__Aufgabe 1__
Schreib aus den Einträgen unten die Zeilen unverändert ab: Beginne bei der Zeile mit „family: Polygonaceae“ und höre mit der letzten Zeile der Einträge auf. Beide Grenzen gehören dazu.

__Vorliegender Text__
---
Nach meinem Geschmack wird generell viel zu
viel gesprochen. Das kommt womöglich von der
Tatsache, daß Stille schon länger nicht so
rasend populär ist. Vielleicht sind das auch
die Mediensituationen. Es meint doch jeder
Depp, daß er sich unbedingt bemerkbar machen
muß, weil... Ja, was eigentlich? Weil er
sich sonst dem Untergang geweiht sieht? Ich
weiß es nicht.
Bei meiner aktuellen
Literaturrecherche hab ich im
Archipel-Zusammenhang unter anderem einen
Klassiker von Luce Irigaray aus dem Regal
gezogen. „Das Geschlecht, das nicht eins
ist“ stammt aus dem Jahr 1977. Das Jahr, in
dem ich meinen Job als Buchhändler
hingeschmissen hatte, um fortan als
Freelancer in der Kunst zu leben. (Mit einer
schlanken Enduro, einer Honda XL 350, die
damals noch nicht abbezahlt war.)
Aber Luce Irigaray! Ich erinnere mich,
daß ich Autorin Silvia Treudl, die
damals für den Wiener Frauenverlag tätig
war, anrief, um sie zu fragen:
„Wie,
bitte, spricht man diesen Namen aus?“
(Konnte sie mir natürlich sagen.)
---
__Einträge__
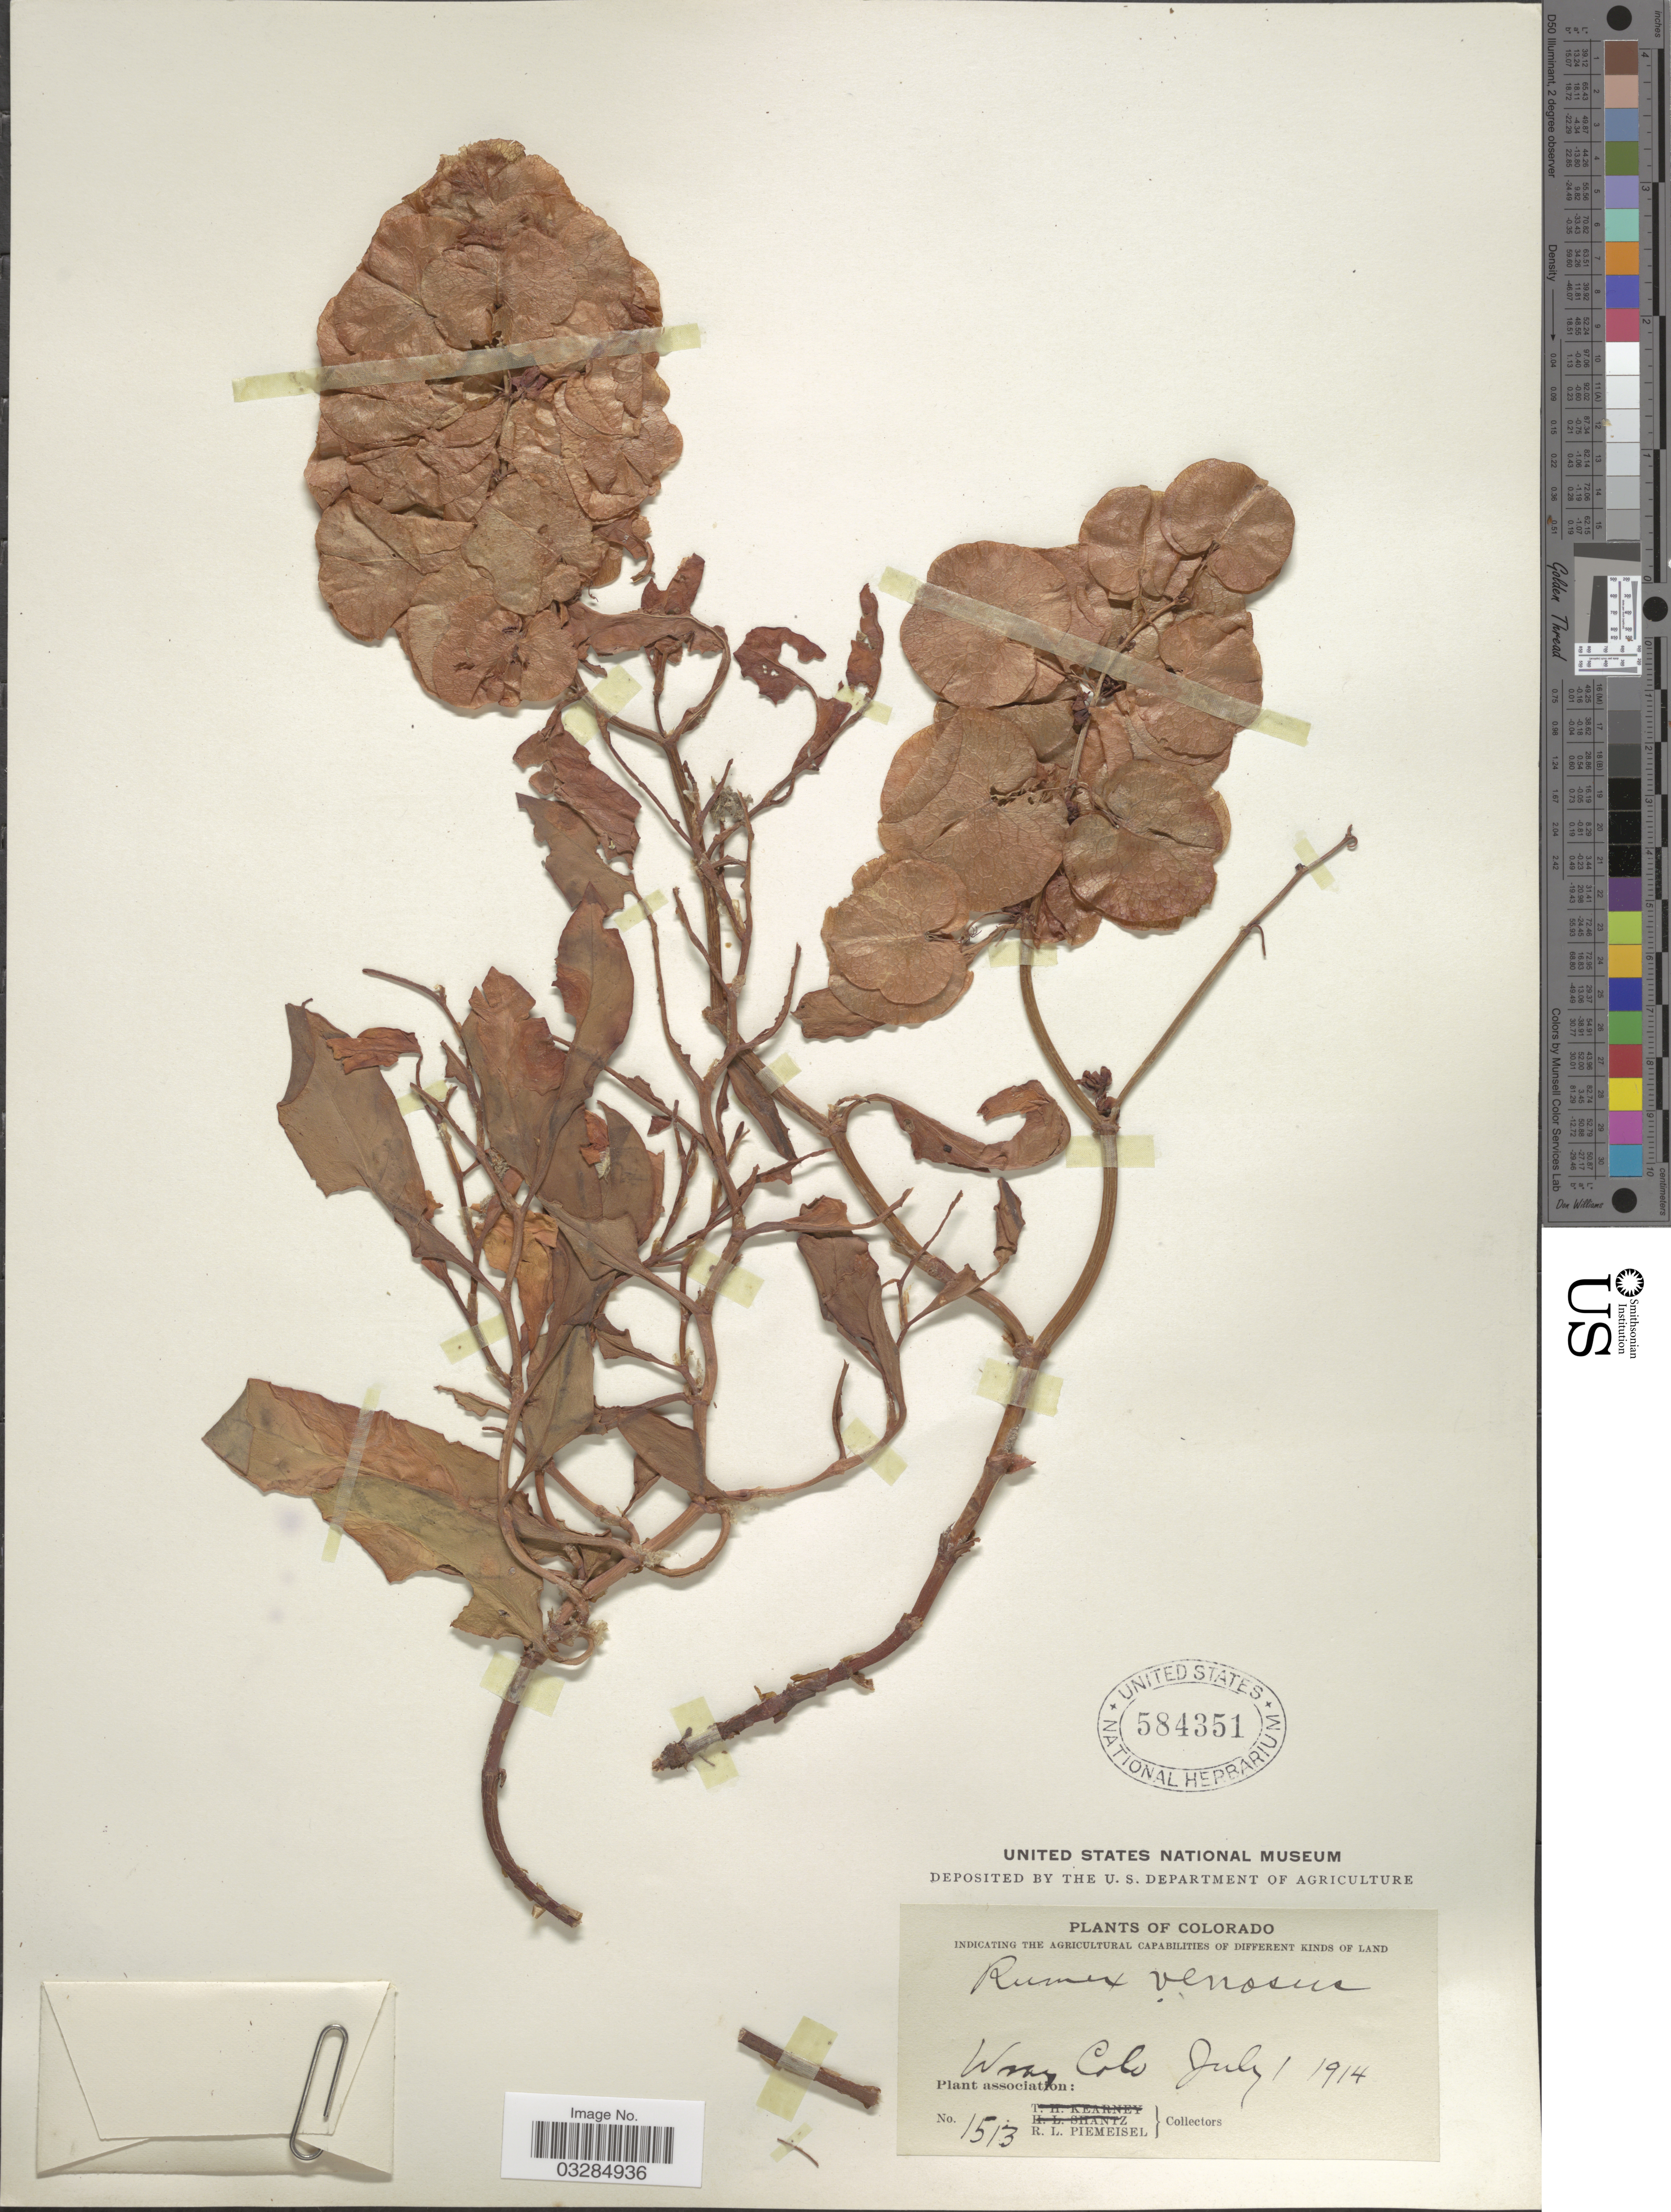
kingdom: Plantae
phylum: Tracheophyta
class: Magnoliopsida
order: Caryophyllales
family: Polygonaceae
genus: Rumex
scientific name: Rumex venosus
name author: Pursh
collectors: R. L. Piemeisel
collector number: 1513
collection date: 1914-07-01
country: United States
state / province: Colorado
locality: Wray.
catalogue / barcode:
---
__Aufgabe 2__
Wie könnte der Text über das viele Reden und Luce Irigaray weitergehen? Setze ihn nach seinem letzten Satz fort.

__Ergebnis 1__
family: Polygonaceae
genus: Rumex
scientific name: Rumex venosus
name author: Pursh
collectors: R. L. Piemeisel
collector number: 1513
collection date: 1914-07-01
country: United States
state / province: Colorado
locality: Wray.
catalogue / barcode:

__Ergebnis 2__
Da ist dieser Irigaray-Satz, mit dem
ich jetzt schon die zweite Woche
herumrenne, ohne im Nachdenken darüber
zu einem Ende zu kommen:
„Es gibt
keine prädiskursive Realität. Jede
Realität begründet und definiert sich
über einen Diskurs.“
Musiker Bertl Pfundner (†).
Ich hab grade ein Foto von der Treudl
gesucht, das ist ja jetzt gut 20 Jahre
her. Und was find ich überdies? Die
Lisbeth List (†). Philosophin. Nicht
mehr unter uns. Überdies den Pfundner
Bertl (†), ebenfalls bei den Sternen.
Der spielte als ein Teil von „Aniada a
Noar“ und wenn wir angetrunken waren,
kam es vor daß wir ihn
„Bundner
Pfertl“ riefen. An solche Blödsinne
erinnere ich mich beim Nachdenken.
Dieses Foto stammt aus Wiesen im
Burgenland, wo wir beim Josef Hader
aufgeschlagen hatten. Dort sah ich den
Hader aus einer Dose unterm Rühren
Kokosmilch in die Reispfanne schütten
und nahm mir vor: das probier ich
zuhause auch. Es wurde entsetzlich. Aber
der Hader ist ein vorzüglicher Koch.
Kabarettist Josef Hader.
So mag ich meine Stille, im Nachdenken
über offene Fragen, sobald mein Kopf für
die grade aktuelle Arbeit zu müde ist.
Und dieser Hauch von Reminiszenzen. Ich
war damals ja unzerstörbar. Ich fuhr
eine rote VFR 750, meinen lächelnden
Dämon. Eine Honda mit wassergekühltem V4
Triebwerk. (Jede Menge Dampf.) Das war
eines der wenigen Eisen, mit dem ich
nicht bluten mußte und mir nichts
gebrochen hab.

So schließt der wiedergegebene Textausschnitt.